Qué se pide >>
Reproduce con exactitud, por favor, el pasaje del texto sobre los principios jurídicos que va desde "(Unos queridos amigos" hasta "que he escrito).".

Fragmento aportado >>
(Unos queridos amigos de un país hermano me han hecho el honor de pedirme que prologue un libro que van a publicar y que trata del tema de los principios jurídicos y el debate actual sobre principialismo. Esto es lo que he escrito).
Mostrar
hoy escepticismo frente a los principios jurídicos, y muy en especial los
principios constitucionales, es atrevimiento bien similar a lo que en otro
tiempo habría sido dudar de la existencia de Dios o de que la tierra era el
centro y eje del sistema solar, anatema o blasfemia, indicio claro de que el
sujeto en cuestión es poco menos que un agente del Averno. Pero algunos
seguimos siendo escépticos, aunque pueda caernos el cielo sobre nuestras
cabezas. Escépticos sobre la propia diferenciación entre reglas y principios,
al menos en la mayoría de sus presentaciones actuales, y escépticos, sobre
todo, respecto al propósito de esa distinción, que viene a ser, la mayoría de
las veces, el de introducir las mismas tesis sustantivas del viejo
iusnaturalismo, aunque sea por la puerta de atrás, aparentando fundamentos
distintos, con estilo fingidamente analítico y reemplazando las ajadas sotanas
por trajes más al gusto de los tiempos.

Datos aportados >>
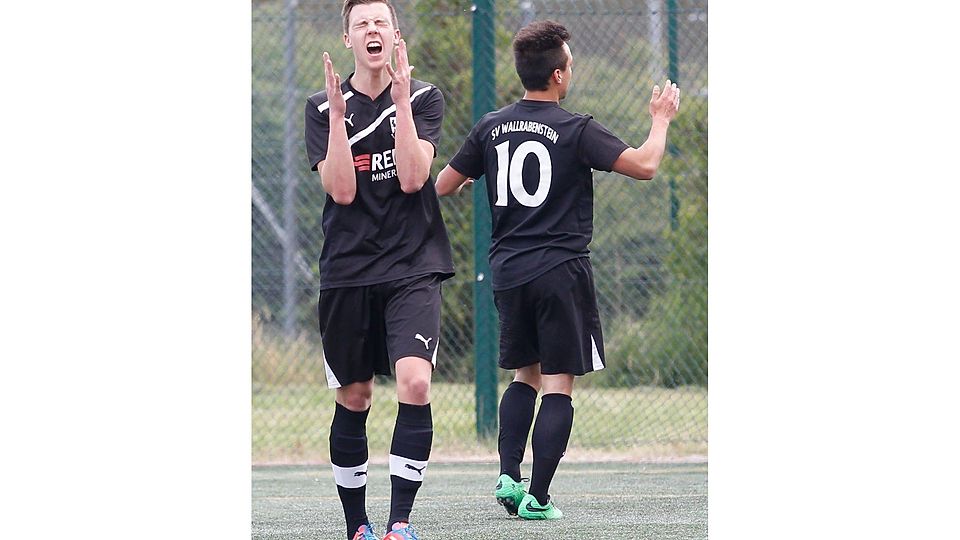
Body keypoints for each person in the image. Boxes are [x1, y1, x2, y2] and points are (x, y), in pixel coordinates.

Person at [435, 19, 680, 520]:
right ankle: (539, 498)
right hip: (560, 271)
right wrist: (660, 120)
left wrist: (470, 179)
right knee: (558, 382)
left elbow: (442, 184)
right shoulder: (576, 128)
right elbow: (646, 165)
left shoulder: (490, 126)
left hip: (508, 272)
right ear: (559, 75)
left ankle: (508, 474)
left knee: (523, 375)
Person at [303, 1, 454, 539]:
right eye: (361, 24)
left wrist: (401, 107)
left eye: (380, 23)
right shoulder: (322, 107)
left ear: (395, 35)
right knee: (356, 395)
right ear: (347, 38)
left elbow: (415, 178)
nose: (372, 31)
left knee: (415, 382)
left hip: (413, 265)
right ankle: (358, 527)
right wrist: (342, 120)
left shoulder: (423, 96)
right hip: (348, 269)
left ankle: (399, 523)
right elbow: (342, 190)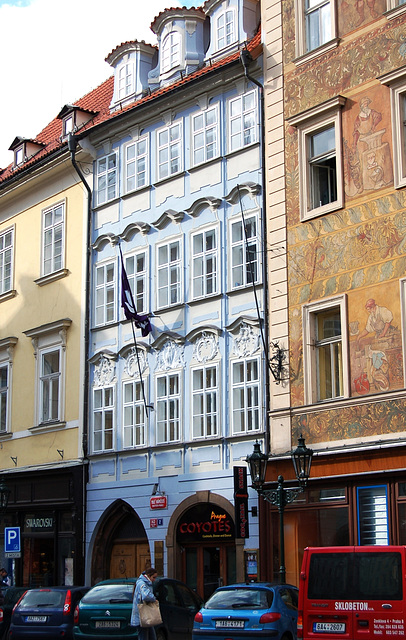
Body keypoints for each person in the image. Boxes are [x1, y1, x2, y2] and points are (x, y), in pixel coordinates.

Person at [130, 567, 159, 640]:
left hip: (146, 617)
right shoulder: (142, 584)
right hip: (142, 616)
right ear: (149, 576)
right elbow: (146, 596)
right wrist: (154, 599)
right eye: (154, 577)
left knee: (151, 637)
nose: (154, 580)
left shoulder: (144, 583)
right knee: (144, 637)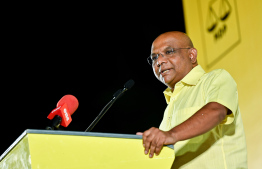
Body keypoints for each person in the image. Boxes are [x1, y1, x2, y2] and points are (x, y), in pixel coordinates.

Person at [139, 31, 247, 168]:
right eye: (154, 58)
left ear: (192, 55)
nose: (159, 61)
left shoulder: (215, 79)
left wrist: (171, 135)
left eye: (169, 51)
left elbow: (216, 111)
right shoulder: (168, 111)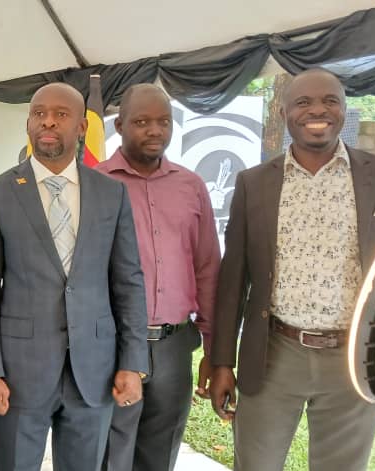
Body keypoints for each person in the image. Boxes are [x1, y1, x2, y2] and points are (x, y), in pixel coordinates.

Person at [208, 68, 375, 471]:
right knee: (255, 464)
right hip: (274, 354)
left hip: (356, 358)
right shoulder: (253, 184)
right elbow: (234, 280)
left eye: (330, 101)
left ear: (344, 110)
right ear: (284, 112)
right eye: (303, 102)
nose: (317, 110)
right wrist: (221, 362)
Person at [0, 82, 149, 471]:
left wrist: (133, 361)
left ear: (82, 126)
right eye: (39, 113)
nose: (48, 121)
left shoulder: (111, 194)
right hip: (19, 375)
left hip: (95, 372)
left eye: (61, 114)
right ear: (28, 124)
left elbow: (128, 283)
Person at [95, 84, 220, 471]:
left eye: (164, 121)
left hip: (173, 347)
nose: (154, 130)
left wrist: (214, 349)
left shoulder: (191, 186)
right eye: (142, 122)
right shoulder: (95, 184)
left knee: (160, 455)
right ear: (120, 126)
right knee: (108, 455)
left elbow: (207, 267)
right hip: (112, 346)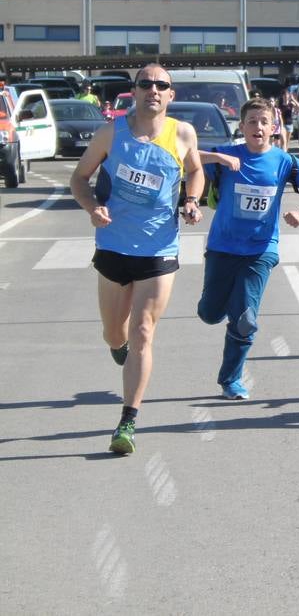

Resultado >>
(Unos queridos amigos de un país hermano me han hecho el honor de pedirme que prologue un libro que van a publicar y que trata del tema de los principios jurídicos y el debate actual sobre principialismo. Esto es lo que he escrito).